§ **Task item A**:
Answer these from the loan disclosure passage below:
(i) What share of the loan contracts was located in Texas as of December 31, 2016?
(ii) On which page was disclosure added on delinquencies, default and foreclosure losses in Texas?
(iii) For which years does the disclosure on page 18 give repossessions and foreclosures?
§ **Task item B**: Please carry on the loan disclosure passage below from its last sentence.
[[ Passage open ]]
6.                                      Disclosure indicates that 81% of your loan contracts are located in Texas as of December 31, 2016. Disclose your rates of delinquencies, default, and foreclosure losses in Texas during the periods presented in the financial statements.

 

Response: In response to this comment, disclosure has been added on page 16 to state the rate of delinquencies, default and foreclosure losses in Texas in 2017 and 2016, as compared with such rate in other states during those years, measured in units and dollar amount.

 

Our involvement in vertically integrated lines of businesses.. .exposes us to certain risks, page 16

 

7.                                      You indicate that you offer manufactured home chattel loans to purchasers of your homes sold by independent retailers and that you may repossess or foreclose on the secured property if customers do not repay their loans. Disclose the number and the dollar amount of your repossessions and foreclosures during the periods presented in the financial statements.

 

Response: As requested by the staff, disclosure has been added on page 18 to indicate the number of homes and dollar amount of the Company’s repossessions and foreclosures during 2017 and 2016.
[[ Passage closed ]]
[[ Information open ]]
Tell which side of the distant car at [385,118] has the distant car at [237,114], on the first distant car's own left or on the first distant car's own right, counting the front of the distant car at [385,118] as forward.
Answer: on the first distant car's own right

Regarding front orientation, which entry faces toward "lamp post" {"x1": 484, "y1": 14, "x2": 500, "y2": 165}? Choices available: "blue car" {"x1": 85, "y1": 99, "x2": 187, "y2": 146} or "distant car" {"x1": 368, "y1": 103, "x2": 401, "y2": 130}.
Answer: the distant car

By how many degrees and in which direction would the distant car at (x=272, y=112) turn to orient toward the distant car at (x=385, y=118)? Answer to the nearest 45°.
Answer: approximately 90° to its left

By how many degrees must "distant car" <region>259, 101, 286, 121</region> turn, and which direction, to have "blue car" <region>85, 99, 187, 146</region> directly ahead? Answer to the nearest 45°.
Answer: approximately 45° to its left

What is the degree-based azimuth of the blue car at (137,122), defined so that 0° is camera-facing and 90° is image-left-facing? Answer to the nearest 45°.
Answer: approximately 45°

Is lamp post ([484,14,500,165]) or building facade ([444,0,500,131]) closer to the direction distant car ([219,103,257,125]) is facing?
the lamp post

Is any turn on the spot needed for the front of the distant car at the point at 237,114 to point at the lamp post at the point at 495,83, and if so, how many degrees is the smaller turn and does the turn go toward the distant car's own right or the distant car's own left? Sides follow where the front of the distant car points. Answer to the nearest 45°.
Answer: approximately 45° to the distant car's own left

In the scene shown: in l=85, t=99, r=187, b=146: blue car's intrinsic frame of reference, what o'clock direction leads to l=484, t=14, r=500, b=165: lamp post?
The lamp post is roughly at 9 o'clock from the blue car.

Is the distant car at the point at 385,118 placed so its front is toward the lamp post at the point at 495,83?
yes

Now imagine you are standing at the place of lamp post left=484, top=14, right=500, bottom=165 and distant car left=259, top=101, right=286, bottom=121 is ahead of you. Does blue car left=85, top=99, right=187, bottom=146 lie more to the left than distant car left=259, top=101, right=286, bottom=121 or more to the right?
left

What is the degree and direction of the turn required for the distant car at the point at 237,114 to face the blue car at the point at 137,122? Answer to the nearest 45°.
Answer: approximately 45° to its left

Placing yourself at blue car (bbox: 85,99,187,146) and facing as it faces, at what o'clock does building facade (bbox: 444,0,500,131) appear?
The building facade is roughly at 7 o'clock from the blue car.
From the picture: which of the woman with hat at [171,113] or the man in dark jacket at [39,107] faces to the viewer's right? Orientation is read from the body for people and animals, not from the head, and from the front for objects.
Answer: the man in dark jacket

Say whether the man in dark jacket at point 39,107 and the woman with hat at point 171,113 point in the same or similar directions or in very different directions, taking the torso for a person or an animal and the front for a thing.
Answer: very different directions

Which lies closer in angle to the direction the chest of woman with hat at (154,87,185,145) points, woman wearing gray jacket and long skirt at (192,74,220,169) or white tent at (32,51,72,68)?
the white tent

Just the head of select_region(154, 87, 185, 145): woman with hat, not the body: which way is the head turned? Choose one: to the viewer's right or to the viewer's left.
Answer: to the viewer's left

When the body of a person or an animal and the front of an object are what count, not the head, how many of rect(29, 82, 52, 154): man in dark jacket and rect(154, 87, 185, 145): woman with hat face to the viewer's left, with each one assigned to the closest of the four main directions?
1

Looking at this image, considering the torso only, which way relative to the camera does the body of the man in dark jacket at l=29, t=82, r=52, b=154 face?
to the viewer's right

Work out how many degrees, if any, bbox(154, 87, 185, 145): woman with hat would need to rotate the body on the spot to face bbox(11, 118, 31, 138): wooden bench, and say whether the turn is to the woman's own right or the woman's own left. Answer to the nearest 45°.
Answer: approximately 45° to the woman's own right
[[ Information closed ]]
§ **Expected answer A**:
(i) 81%
(ii) Page 16
(iii) 2017 and 2016

§ **Expected answer B**:
Management’s Discussion and Analysis of Financial Condition and Results of Operations, page 33

 

General

 

8.                                      Please revise to provide a table of contractual obligations. Refer to Item 303(a)(5) of Regulation S-K.

 

Response: In accordance with Item 303(a)(5) of Regulation S-K, the table of contractual obligations has been added on page 43.

 

Overview, page 33

 

9.                                      You state that you currently have the largest backlog of orders in your 12 year history. Please quantify the backlog both in dollar and units believed to be firm as of a recent date and as of a comparable date in the preceding fiscal year, together with an indication of the portion not reasonably expected to be filled within the current year, and seasonal or other material aspects of the backlog. Refer to Item 101(c)(1)(viii) of Regulation S-K.

 

Response:  As requested by the staff, the Company has quantified its backlog of orders measured both in units and dollars. The Company has also added disclosure that its retailers may cancel orders prior to production without penalty. After production of a particular home has commenced, the order becomes non-cancelable and the retailer is obligated to take delivery of the home. Accordingly, until production of a particular home has commenced, the Company does not consider its order backlog to be firm orders. The Company expects to fill 2017 order backlog during 2018. This information has been added under “Business — Our Products; Backlog” on page 53.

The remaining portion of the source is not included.